By Ian Salisbury
No one might have expected it, but one of the most controversial proposals in the recent Jumpstart Our Business Startups — or JOBS — Act, is to lift the decades old ban on hedge-fund advertising. The bill, which passed with big majorities in both houses in Congress and was signed by President Obama in April, was touted as a way to create jobs.
That has many observers wondering: How exactly will letting George Soros and John Paulson peddle their wares on CNBC translate into paychecks for guys in the breadline?
A big part of the answer may have to do with law of unintended consequences. The SEC rules that prohibit hedge funds from seeking out investors also affect businesses that most Americans probably associate more closely with growing the economy. Think start-ups that want to reach investors other than traditional players like venture capital firms, or venture capital firms themselves looking for a wider audience.
But that only raises a different question. When this all plays out, who will end up benefitting the most? Technology entrepreneurs or Wall Street hot shots? To get an answer we called the office of Rep. Patrick McHenry (R-N.C.), chairman of a key House subcommittee charged with oversight of the Securities and Exchange Commission and a high-profile supporter of the JOBS Act. McHenry wrote a widely-reported letter in August accusing the regulator of “abdicating [its] responsibility to follow the law” for failing to act soon enough on the provision that will sweep away restrictions on hedge fund ads.
He’s also a well-known advocate of using economic research such as cost-benefit analysis to weight the value of potential regulations, often questioning SEC chairman Mary Schapiro about whether new rules might threaten jobs.
And McHenry may have a big incentive to make friends on Wall Street. According to OpenSecrets.org, which tracks political giving, McHenry’s campaign committee raised more than $400,000 from financial services this election cycle, four times his contributions from any other sector.

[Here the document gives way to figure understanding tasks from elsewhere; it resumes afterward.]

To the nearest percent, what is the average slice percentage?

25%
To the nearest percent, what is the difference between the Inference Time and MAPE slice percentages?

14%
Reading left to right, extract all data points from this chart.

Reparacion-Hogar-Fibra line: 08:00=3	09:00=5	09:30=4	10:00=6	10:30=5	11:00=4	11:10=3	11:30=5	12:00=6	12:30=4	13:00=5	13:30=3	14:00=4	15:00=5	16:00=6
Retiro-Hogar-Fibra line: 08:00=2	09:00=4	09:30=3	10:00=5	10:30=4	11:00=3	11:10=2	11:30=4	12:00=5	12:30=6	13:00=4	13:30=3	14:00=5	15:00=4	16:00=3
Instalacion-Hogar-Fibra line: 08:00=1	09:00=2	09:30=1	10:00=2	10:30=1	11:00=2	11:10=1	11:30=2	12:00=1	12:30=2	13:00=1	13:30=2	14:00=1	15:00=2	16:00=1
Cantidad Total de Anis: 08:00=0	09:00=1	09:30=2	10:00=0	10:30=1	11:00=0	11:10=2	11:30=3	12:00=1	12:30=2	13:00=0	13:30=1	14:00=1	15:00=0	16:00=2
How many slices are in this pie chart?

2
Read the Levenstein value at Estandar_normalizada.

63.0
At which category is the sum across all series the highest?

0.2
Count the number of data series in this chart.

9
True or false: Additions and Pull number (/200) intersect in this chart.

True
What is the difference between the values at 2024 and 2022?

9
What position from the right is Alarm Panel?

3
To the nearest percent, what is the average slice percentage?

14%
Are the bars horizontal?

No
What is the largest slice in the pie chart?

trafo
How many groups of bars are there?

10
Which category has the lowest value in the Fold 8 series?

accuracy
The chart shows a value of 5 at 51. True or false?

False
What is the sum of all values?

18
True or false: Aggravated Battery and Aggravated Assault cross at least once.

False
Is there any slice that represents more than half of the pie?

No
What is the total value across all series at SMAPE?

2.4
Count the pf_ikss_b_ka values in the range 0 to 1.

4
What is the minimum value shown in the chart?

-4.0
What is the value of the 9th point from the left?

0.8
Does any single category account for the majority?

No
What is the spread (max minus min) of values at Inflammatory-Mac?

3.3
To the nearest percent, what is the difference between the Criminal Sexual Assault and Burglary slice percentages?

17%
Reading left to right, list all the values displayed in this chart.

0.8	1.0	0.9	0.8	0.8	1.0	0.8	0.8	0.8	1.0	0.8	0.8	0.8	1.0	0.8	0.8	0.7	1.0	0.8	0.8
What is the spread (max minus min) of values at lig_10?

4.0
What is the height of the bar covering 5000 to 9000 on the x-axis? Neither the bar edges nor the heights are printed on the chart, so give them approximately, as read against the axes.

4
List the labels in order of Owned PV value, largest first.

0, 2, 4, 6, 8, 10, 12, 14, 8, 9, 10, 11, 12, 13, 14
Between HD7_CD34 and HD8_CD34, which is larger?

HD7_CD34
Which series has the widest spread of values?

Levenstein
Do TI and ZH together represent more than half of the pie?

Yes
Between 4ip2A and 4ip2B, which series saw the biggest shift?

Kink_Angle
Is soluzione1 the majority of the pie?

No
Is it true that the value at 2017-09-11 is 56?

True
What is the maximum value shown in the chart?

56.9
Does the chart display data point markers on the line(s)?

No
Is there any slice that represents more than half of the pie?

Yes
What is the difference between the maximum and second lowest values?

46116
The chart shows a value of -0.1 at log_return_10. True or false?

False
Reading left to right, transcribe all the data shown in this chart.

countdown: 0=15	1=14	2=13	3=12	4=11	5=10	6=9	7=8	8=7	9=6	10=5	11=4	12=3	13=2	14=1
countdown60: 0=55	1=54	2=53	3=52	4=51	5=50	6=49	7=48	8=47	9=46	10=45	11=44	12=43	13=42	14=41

McHenry’s press secretary declined to provide an estimate of how many jobs allowing hedge fund advertising will actually create, and didn’t respond to questions regarding campaign finance. But he did note that the JOBS Act “passed with exceptional bi-partisan support,” adding: “Congressman McHenry could not be more proud of his role in passing this critical legislation for entrepreneurs and small businesses across the country.”